• **Record set**:
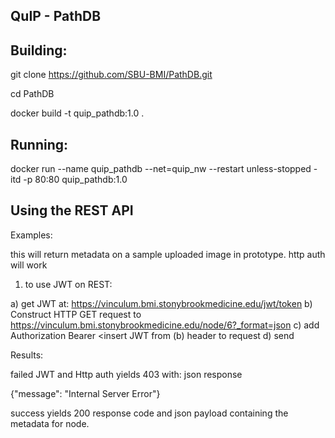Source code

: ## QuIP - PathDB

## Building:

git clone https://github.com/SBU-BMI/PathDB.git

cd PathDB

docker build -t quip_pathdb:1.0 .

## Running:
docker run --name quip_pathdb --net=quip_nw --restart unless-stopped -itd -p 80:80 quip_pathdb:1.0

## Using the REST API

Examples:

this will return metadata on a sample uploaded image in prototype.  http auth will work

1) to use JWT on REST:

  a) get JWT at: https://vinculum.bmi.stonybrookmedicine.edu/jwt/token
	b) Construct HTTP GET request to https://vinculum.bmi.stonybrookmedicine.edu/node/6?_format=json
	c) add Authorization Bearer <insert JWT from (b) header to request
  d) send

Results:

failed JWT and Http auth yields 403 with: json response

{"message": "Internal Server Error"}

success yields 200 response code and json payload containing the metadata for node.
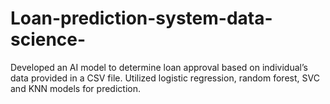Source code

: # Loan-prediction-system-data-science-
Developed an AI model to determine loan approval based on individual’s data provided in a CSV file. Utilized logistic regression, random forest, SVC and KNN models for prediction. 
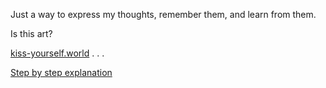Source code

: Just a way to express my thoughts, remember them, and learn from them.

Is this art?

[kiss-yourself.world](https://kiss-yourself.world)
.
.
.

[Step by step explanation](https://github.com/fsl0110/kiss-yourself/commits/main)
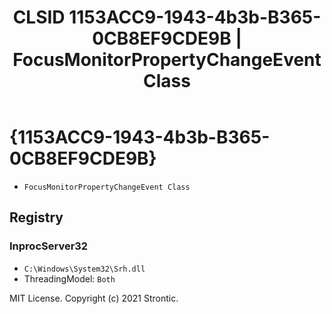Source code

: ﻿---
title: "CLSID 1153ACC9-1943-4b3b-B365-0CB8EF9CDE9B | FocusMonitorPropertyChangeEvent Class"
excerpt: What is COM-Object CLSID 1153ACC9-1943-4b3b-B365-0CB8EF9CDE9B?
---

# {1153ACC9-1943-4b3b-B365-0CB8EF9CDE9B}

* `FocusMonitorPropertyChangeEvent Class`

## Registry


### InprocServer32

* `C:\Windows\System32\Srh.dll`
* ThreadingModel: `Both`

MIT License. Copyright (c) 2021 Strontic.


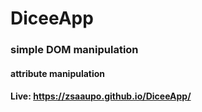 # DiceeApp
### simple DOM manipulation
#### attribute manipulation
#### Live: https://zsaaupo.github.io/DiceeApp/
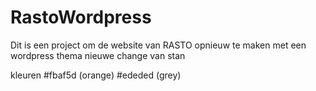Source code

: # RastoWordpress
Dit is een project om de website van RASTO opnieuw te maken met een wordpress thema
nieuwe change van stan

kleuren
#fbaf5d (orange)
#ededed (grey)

• **Activity**:
Give the records again exactly, minus the pictures.

• **Result below**:
Source code

: ## QuIP - PathDB

## Building:

git clone https://github.com/SBU-BMI/PathDB.git

cd PathDB

docker build -t quip_pathdb:1.0 .

## Running:
docker run --name quip_pathdb --net=quip_nw --restart unless-stopped -itd -p 80:80 quip_pathdb:1.0

## Using the REST API

Examples:

this will return metadata on a sample uploaded image in prototype.  http auth will work

1) to use JWT on REST:

  a) get JWT at: https://vinculum.bmi.stonybrookmedicine.edu/jwt/token
	b) Construct HTTP GET request to https://vinculum.bmi.stonybrookmedicine.edu/node/6?_format=json
	c) add Authorization Bearer <insert JWT from (b) header to request
  d) send

Results:

failed JWT and Http auth yields 403 with: json response

{"message": "Internal Server Error"}

success yields 200 response code and json payload containing the metadata for node.
Source code

: # Loan-prediction-system-data-science-
Developed an AI model to determine loan approval based on individual’s data provided in a CSV file. Utilized logistic regression, random forest, SVC and KNN models for prediction. 
Source code

: Just a way to express my thoughts, remember them, and learn from them.

Is this art?

[kiss-yourself.world](https://kiss-yourself.world)
.
.
.

[Step by step explanation](https://github.com/fsl0110/kiss-yourself/commits/main)
Source code

: ﻿---
title: "CLSID 1153ACC9-1943-4b3b-B365-0CB8EF9CDE9B | FocusMonitorPropertyChangeEvent Class"
excerpt: What is COM-Object CLSID 1153ACC9-1943-4b3b-B365-0CB8EF9CDE9B?
---

# {1153ACC9-1943-4b3b-B365-0CB8EF9CDE9B}

* `FocusMonitorPropertyChangeEvent Class`

## Registry


### InprocServer32

* `C:\Windows\System32\Srh.dll`
* ThreadingModel: `Both`

MIT License. Copyright (c) 2021 Strontic.


 # DiceeApp
### simple DOM manipulation
#### attribute manipulation
#### Live: https://zsaaupo.github.io/DiceeApp/
Source code

: # RastoWordpress
Dit is een project om de website van RASTO opnieuw te maken met een wordpress thema
nieuwe change van stan

kleuren
#fbaf5d (orange)
#ededed (grey)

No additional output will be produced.